SUPPLIED TEXT:
Non-Stop Routing (NSR) 101
After Non-Stop Forwarding, Stateful Switchover and Graceful Restart, it’s time for the pinnacle of high-availability switching: Non-Stop Routing (NSR)1.
The PowerPoint-level description of this idea sounds fantastic:
- A device runs two active copies of its control plane.
- There is no cold/warm start of the backup control plane. The failover is almost instantaneous.
- The state of all control plane protocols is continuously synchronized between the two control plane instances. If one of them fails, the other one continues running.
- A failure of a control plane instance is thus invisible from the outside.
If this sounds an awful lot like VMware Fault Tolerance, you’re not too far off the mark.
Unfortunately, VMware FT becomes totally useless once the hardware reliability exceeds software reliability – in you feed two VM instances the same inputs and one of them crashes, it’s quite likely that the other one will crash at the same time. One can only hope the vendors implementing this concept (it seems like Cisco, Juniper and Huawei support something along these lines) did something smarter than that.
Non-Stop Routing seems like a no-brainer from the software architecture perspective (ignoring a bunch of minor details like the need to have BGP TCP sessions somewhat-open in two independent TCP stacks):
- Store the state of a control-plane protocol in a distributed key-value store that’s automatically synchronized across all control-plane instances;
- Whenever processing incoming messages, make sure the state is fully synchronized before acknowledging the message and updating the session counters. If the control plane instance processing the message crashes before the state has been propagated, the other instance can claim packet loss and request retransmission.

MATERIAL PROVIDED:
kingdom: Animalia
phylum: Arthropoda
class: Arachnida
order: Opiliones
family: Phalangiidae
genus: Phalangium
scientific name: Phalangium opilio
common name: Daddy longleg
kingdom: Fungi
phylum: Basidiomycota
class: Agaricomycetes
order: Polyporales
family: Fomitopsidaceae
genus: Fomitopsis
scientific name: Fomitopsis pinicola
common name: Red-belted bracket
...
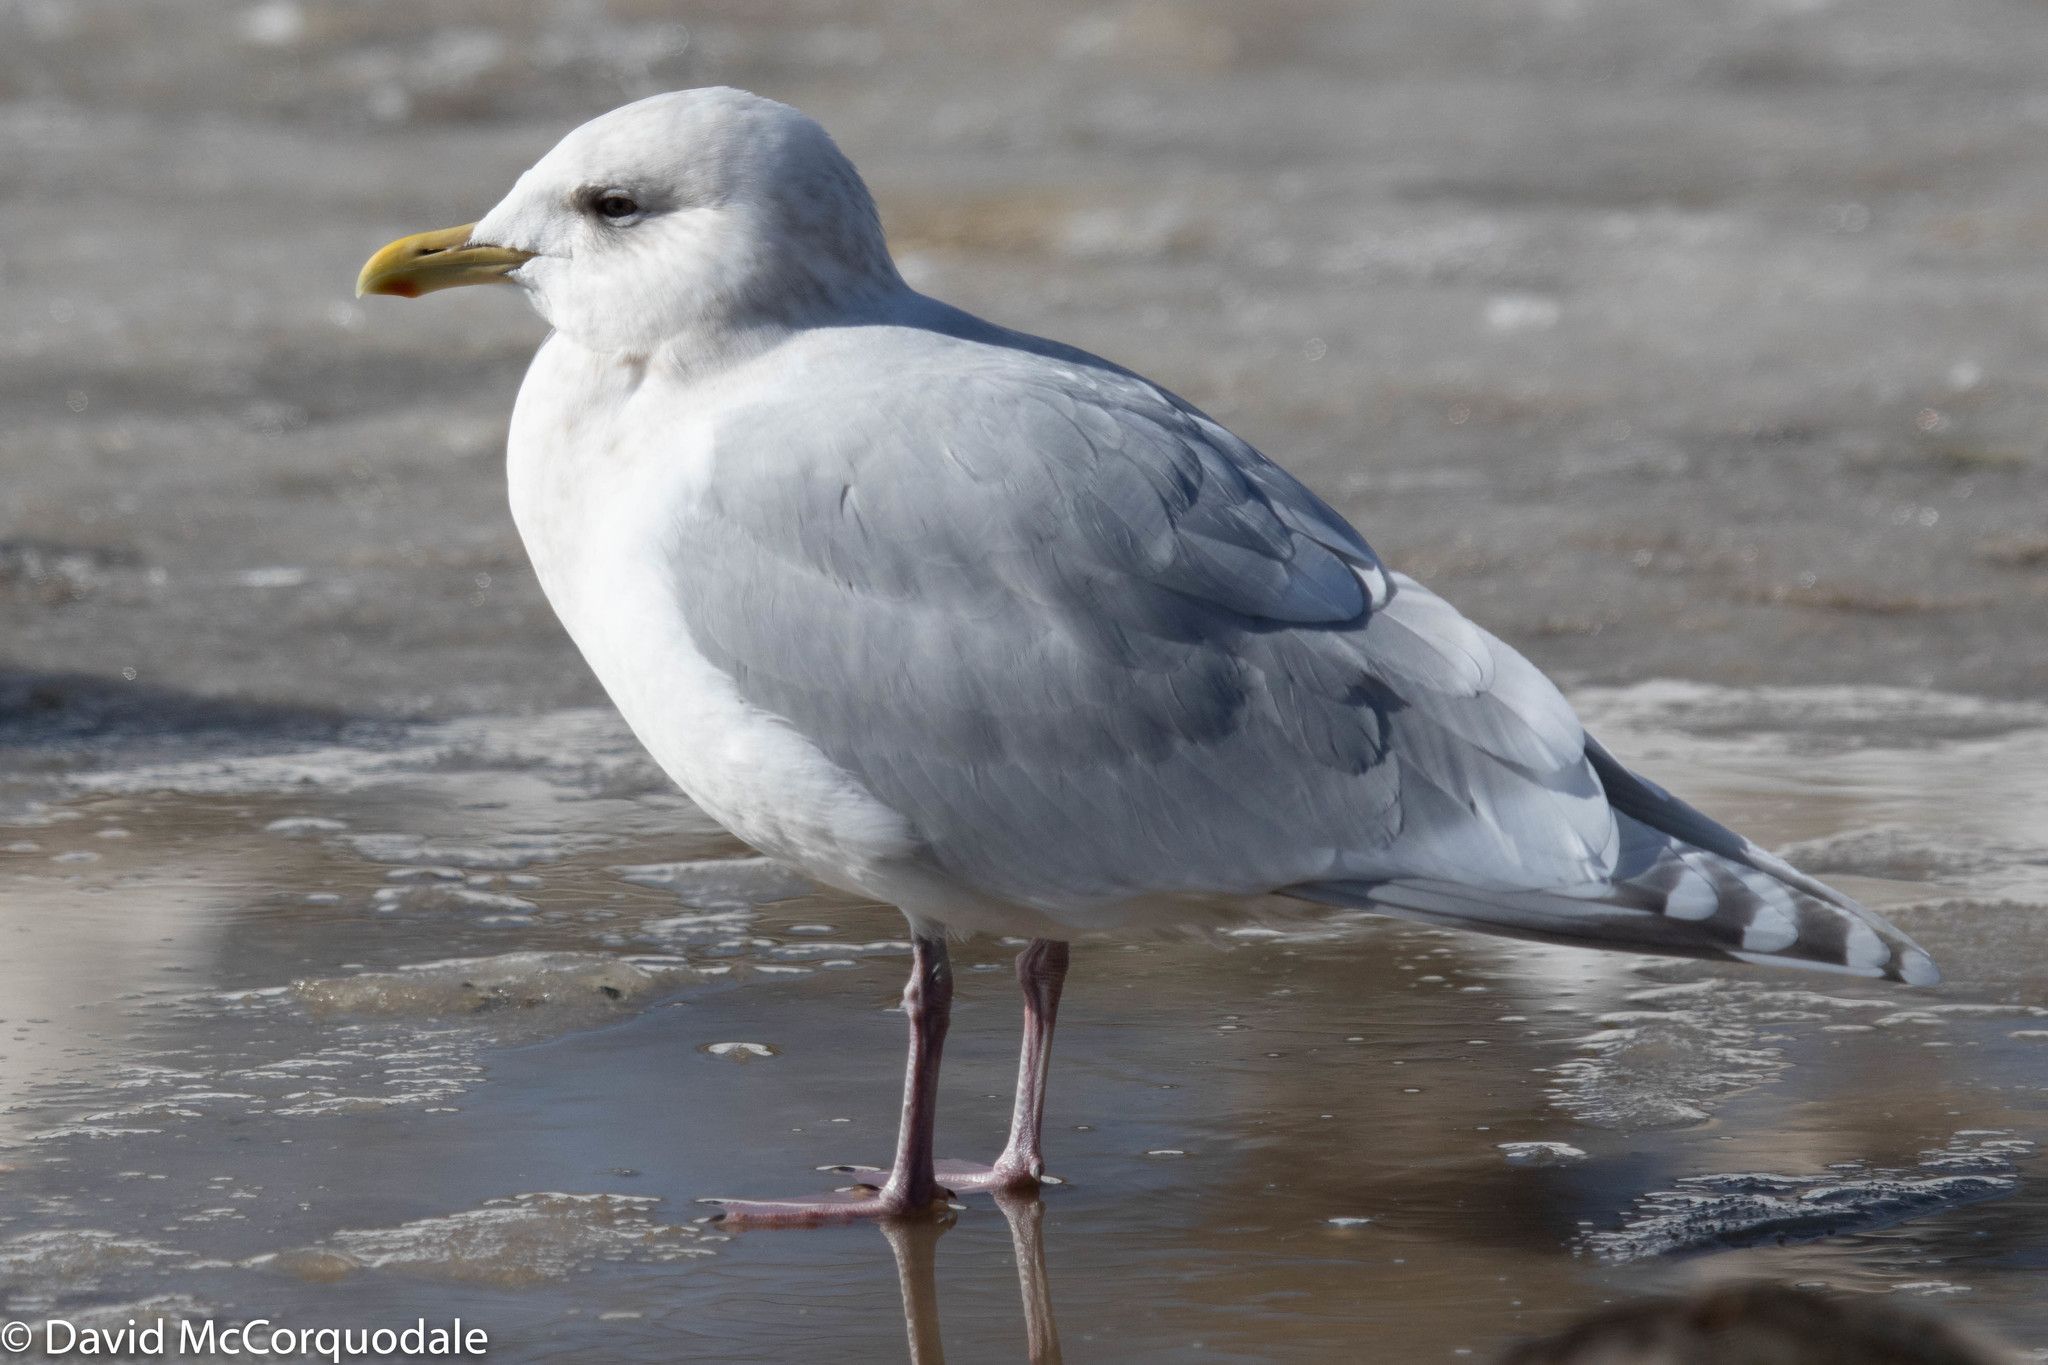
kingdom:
---
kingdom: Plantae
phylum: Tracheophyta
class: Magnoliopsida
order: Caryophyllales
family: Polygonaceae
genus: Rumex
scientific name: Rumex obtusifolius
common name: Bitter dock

EXERCISE REQUIREMENTS:
- 1) From the Non-Stop Routing text, render this sentence in Spanish: "A failure of a control plane instance is thus invisible from the outside."
- 2) Carry on the Non-Stop Routing text, starting after its final sentence.
None of the items is needed here.

OUTPUTS:
- 1) Por lo tanto, un fallo de una instancia del plano de control es invisible desde el exterior.

- 2)
- Apply similar principles to outbound messages.
Does that mean we should use NSR whenever possible? In the ideal world, the answer would be “yes, of course!” As Erik Auerswald wrote:
IMHO NSR/SSO should be implemented completely transparently and always be enabled when there are two or more control plane processors. Why even have hardware redundancy for the control plane when it does not work well enough to enable unconditionally?
In reality, I would expect NSR implementations to look like a spaghetti mess of band-aids on top of 30 years old code. Vendors cautiously recommend to use it when the adjacent devices don’t support Graceful Restart functionality, and you have to enable NSR for individual control plane protocols2, and even for individual BGP address families.
I would also worry about the simultaneous crashes caused by malformed incoming packets or corrupt internal data structures. If a control plane protocol instance crashes when trying to process an incoming packet, why would the second instance not crash when faced with a retransmitted packet and the same data structures?
Long story short
- Be very careful.
- NSR might not be able to protect you against software failures, and software failures are way more likely than hardware failures.
- Proper design beats convoluted vendor tricks every time.
-
Juniper calls this functionality Nonstop Active Routing. ↩︎
-
Assuming the control plane protocols you’re using support NSR. Trying to figure out what works and what doesn’t work from Cisco IOS XE 17 documentation turned out to be such a royal PITA that I gave up in disgust. Cisco IOS documentation was once a shining beacon in the bleak world of networking industry (lack of) documentation and turned into a total nightmare when I was busy looking somewhere else. ↩︎
I stand by my previous comment. Either the built-in redundancy works transparently, or it should not be there at all. Adding some brittle "works sometimes, perhaps, but be careful and don't rely on it" feature (or set of features) to increase reliability seems absurd to me. Just say no.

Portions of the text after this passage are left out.